In my view the team set out to demonstrate (yet again, sigh) how much faster Cell is than P4.

This lead them to aim for the "low hanging fruit" of the problem, which they also believed to be the most computationally intensive, and therefore the most ripe for showing how much faster Cell is than P4.

Unfortunately they were hoisted by their own petard - which I find greatly amusing. Cell bit them on the arse because they didn't manage bandwidths and bottlenecks while they were busy writing a distributed integration harness.

At least they're honest about it. Gawd knows how the marketing department would spin these results.

Jawed
 
This benchmark is a trick to make Cell look good

Jawed said:
Interesting - even if I did skip over the maths involved in the physics modelling.
That's a very important part that you missed:
IBM said:
However, an alternate method was chosen for this project that was more robust, efficient, and better suited to SIMD hardware, namely semi-implicit integration6 of a penalty force-based system, that is, a dynamic system that enforces constraints by applying a restorative force when the constraint is violated.

They basically just skipped over the toughest part of doing physics and did it the lazy, slow way.
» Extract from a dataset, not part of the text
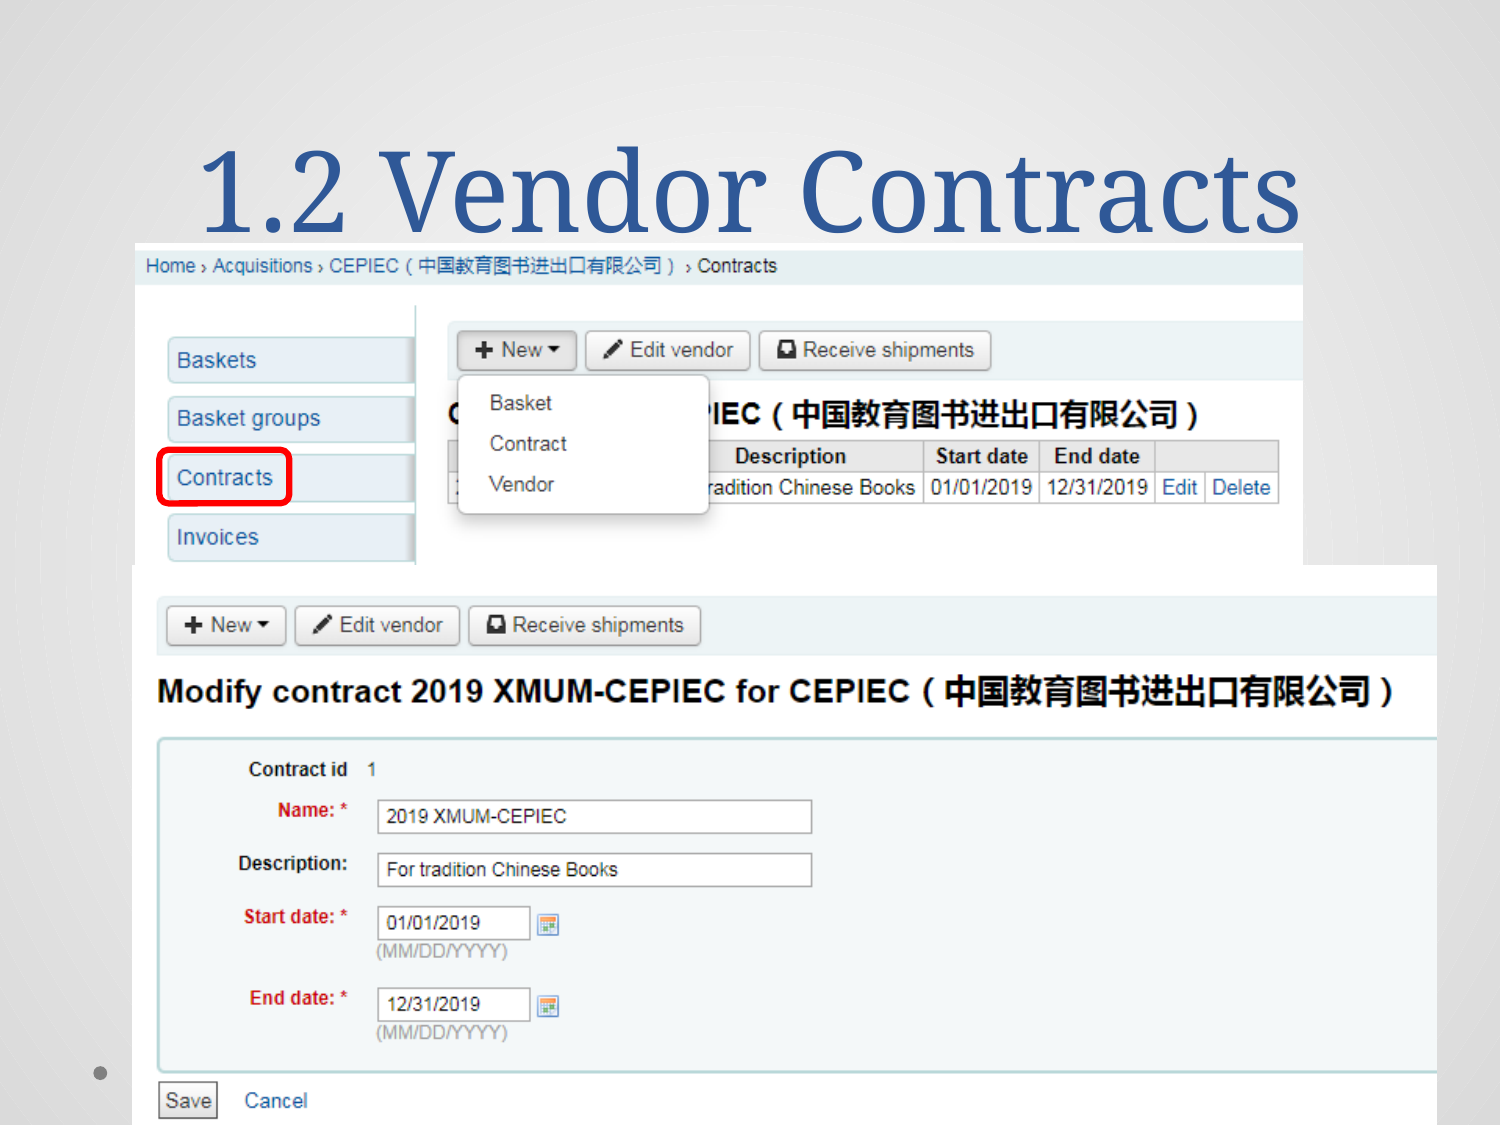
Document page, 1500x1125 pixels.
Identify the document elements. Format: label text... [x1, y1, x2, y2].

Just applied a restoration force to any joint that violated it's constraints.

I tried this when doing a physics engine, because I successfully did something similar to this in a simple 3D truck simulation way back in high school (in Turbo Pascal :)). Let me tell you that for real-world situations it converges veeeery slowly for many systems. They borrowed the technique from a cloth simulation paper, but cloth behaves very differently from rigid bodies. Even simply stacking a couple of boxes is really tough for this method, because there is strong coupling between points that creates "loops" of dependency in the system. You need tons of iterations to make it work for anything but the most simple of scenarios. Obviously they're not comparing apples to oranges, and did this for all the architectures, but it's a horrible way to do physics for a game like HL2, for example.

Here's my point: Their physics algorithm is probably a factor of 10 or 100 slower than a real physics engine (in the real world) just to make it run relatively faster on Cell.

If you want to make a real physics solver, your massive system of differential equations needs to be solved by a method other than conjugate gradient. If you're smart, you can try to decouple this system into smaller equations, which helps tremendously with speed, but you have to do it right. I'm just blown away that IBM can call this even remotely typical of a game server.
 
Intel Pentium4 3.0 GHz launched in April 2003.

Dissapointing performance against a 3 years old CPU.
A third-party benchmarked against a dual core Athlon64 optimized for fitting in the cache and other optimizations missing in the PC code would show even worse results.
 
DarkRage said:
Intel Pentium4 3.0 GHz launched in April 2003.

Dissapointing performance against a 3 years old CPU.
A third-party benchmarked against a dual core Athlon64 optimized for fitting in the cache and other optimizations missing in the PC code would show even worse results.

What about optimisations for the Cell code? Read the paper, this clearly isn't an optimal implementation for Cell. And what about the delta in clockspeed?